随着人工智能的快速发展，深度神经网络在许多任务中取得了优异的成绩。然而，传统的深度学习方法需要大量的训练数据，在某些实际场景中可能无法使用。相比之下，少射学习的目的是学习一个模型，这个模型可以很容易地从一个或几个标记的例子中适应新的看不见的类。尽管取得了成功，但大多数现有方法依赖于使用全局特征训练的预训练特征提取器网络，忽略了局部特征的识别，并且较弱的泛化能力限制了它们的性能。为了解决这一问题，根据人类从粗到精的认知范式，我们提出了一个具有空间适应和任务导向调谐（TIPN）的倒金字塔网络，用于少镜头学习。具体而言，所提出的框架表示难以通过全局特征区分的类别的局部特征，并从全局和局部角度识别对象。此外，为了确保模型在局部阶段的校准有效性，我们引入了空间自适应层，以保持预训练骨干网的判别全局表示能力。同时，由于从过去的类别中提取的表示不适用于当前的新任务，我们进一步提出了面向任务的调优策略，调整预训练的特征提取器网络中批处理归一化层的参数，根据每个任务的支持样本显式地将知识从基类转移到新类。在多个基准数据集上进行的大量实验表明，我们的方法可以显著优于许多最先进的少镜头学习方法。

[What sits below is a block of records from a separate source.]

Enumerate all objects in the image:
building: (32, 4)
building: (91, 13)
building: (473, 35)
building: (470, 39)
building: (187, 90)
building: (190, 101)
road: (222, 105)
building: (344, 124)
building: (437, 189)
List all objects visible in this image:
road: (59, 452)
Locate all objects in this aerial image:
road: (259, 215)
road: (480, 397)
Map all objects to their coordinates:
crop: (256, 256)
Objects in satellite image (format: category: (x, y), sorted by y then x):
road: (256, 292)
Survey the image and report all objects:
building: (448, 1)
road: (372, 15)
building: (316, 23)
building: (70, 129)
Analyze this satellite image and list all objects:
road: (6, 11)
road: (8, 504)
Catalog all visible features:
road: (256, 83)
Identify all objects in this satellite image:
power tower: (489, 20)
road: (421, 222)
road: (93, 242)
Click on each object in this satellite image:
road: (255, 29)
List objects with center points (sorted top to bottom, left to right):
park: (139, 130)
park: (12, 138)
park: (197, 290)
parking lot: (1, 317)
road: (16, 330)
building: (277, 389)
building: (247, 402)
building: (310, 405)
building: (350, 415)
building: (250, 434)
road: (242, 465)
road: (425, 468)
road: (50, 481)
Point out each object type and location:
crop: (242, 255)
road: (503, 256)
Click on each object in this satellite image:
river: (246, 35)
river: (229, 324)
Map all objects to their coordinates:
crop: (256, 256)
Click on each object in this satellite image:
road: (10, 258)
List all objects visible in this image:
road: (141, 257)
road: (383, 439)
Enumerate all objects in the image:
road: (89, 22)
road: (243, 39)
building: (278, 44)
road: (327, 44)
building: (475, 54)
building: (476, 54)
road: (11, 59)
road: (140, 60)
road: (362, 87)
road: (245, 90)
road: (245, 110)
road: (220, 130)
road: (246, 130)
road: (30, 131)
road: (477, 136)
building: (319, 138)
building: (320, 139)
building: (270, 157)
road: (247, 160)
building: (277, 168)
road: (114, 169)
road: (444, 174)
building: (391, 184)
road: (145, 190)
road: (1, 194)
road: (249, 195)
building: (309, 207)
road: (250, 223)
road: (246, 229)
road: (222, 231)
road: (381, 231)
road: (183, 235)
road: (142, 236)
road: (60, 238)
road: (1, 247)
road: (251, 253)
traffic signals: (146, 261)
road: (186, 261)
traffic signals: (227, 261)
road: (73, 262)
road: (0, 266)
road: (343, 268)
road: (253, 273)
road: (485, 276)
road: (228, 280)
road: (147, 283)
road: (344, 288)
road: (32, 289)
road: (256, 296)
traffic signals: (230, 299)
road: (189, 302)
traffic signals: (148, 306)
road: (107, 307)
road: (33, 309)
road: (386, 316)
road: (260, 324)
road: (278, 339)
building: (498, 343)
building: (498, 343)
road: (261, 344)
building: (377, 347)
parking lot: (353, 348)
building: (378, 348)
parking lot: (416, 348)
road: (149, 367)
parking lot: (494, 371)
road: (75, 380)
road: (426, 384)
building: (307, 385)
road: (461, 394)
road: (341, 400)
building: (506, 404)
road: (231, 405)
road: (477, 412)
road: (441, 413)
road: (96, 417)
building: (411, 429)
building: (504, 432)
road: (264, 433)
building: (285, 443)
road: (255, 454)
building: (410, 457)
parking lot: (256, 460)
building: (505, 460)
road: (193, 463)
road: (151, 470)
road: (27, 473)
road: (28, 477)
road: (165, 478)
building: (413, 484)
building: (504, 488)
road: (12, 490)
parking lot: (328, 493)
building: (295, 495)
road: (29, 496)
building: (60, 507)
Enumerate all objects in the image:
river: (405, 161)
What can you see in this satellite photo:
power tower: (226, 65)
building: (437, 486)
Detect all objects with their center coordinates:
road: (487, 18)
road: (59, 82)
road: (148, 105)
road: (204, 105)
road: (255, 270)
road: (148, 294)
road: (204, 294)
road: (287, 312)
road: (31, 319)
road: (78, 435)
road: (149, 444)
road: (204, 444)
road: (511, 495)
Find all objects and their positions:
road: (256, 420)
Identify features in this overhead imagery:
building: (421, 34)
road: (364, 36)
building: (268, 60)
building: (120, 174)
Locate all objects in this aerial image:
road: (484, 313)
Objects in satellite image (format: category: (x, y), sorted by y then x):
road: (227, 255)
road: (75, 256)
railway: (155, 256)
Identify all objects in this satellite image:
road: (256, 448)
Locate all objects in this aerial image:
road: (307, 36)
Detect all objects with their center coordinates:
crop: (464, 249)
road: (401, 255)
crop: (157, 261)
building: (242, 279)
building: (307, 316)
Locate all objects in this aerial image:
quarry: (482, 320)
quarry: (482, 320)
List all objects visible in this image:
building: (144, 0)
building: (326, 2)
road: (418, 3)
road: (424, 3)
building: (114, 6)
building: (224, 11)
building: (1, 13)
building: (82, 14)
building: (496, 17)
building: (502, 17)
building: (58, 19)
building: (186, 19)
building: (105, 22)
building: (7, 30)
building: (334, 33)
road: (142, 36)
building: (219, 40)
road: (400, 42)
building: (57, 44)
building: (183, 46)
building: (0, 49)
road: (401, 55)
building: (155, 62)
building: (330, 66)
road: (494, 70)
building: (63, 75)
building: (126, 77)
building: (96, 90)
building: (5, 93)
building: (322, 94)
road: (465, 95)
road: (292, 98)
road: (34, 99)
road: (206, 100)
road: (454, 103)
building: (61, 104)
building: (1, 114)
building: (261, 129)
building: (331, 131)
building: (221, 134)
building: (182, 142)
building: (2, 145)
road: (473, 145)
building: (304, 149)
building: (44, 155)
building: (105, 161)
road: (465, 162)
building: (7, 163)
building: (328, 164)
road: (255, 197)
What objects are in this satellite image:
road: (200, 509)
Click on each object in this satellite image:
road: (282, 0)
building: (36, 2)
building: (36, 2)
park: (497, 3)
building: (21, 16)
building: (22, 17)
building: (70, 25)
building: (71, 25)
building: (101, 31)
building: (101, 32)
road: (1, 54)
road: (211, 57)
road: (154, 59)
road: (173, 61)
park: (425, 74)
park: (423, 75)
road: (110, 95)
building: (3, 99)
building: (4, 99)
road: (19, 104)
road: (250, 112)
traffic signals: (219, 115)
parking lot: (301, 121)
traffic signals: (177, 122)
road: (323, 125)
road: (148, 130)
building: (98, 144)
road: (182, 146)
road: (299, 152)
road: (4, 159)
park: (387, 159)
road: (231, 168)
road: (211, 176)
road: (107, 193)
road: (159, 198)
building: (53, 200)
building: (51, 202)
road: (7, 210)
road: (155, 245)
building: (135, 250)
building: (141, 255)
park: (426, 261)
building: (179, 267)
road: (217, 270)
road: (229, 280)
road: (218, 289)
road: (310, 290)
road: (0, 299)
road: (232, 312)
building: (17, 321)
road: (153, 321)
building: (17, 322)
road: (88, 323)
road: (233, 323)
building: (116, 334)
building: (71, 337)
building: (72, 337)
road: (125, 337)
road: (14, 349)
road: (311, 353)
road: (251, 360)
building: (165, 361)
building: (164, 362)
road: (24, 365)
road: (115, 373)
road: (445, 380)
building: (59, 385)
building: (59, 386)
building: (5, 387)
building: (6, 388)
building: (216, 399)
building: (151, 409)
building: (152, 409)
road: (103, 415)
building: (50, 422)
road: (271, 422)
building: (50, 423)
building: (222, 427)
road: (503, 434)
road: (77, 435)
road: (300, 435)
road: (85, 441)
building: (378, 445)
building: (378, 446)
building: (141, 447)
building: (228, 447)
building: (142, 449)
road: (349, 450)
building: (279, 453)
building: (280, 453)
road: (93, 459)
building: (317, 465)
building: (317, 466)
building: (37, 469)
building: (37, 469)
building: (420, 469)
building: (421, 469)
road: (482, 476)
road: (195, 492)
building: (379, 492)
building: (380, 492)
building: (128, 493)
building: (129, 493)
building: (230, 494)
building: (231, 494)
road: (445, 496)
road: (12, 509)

本文章由计算机程序翻译，如有差异，请以英文原文为准。

求助全文

约1分钟内获得全文去求助

来源期刊

Pattern Recognition 工程技术-工程：电子与电气

CiteScore

14.40

自引率

16.20%

发文量

683

审稿时长

5.6 months

期刊介绍： The field of Pattern Recognition is both mature and rapidly evolving, playing a crucial role in various related fields such as computer vision, image processing, text analysis, and neural networks. It closely intersects with machine learning and is being applied in emerging areas like biometrics, bioinformatics, multimedia data analysis, and data science. The journal Pattern Recognition, established half a century ago during the early days of computer science, has since grown significantly in scope and influence.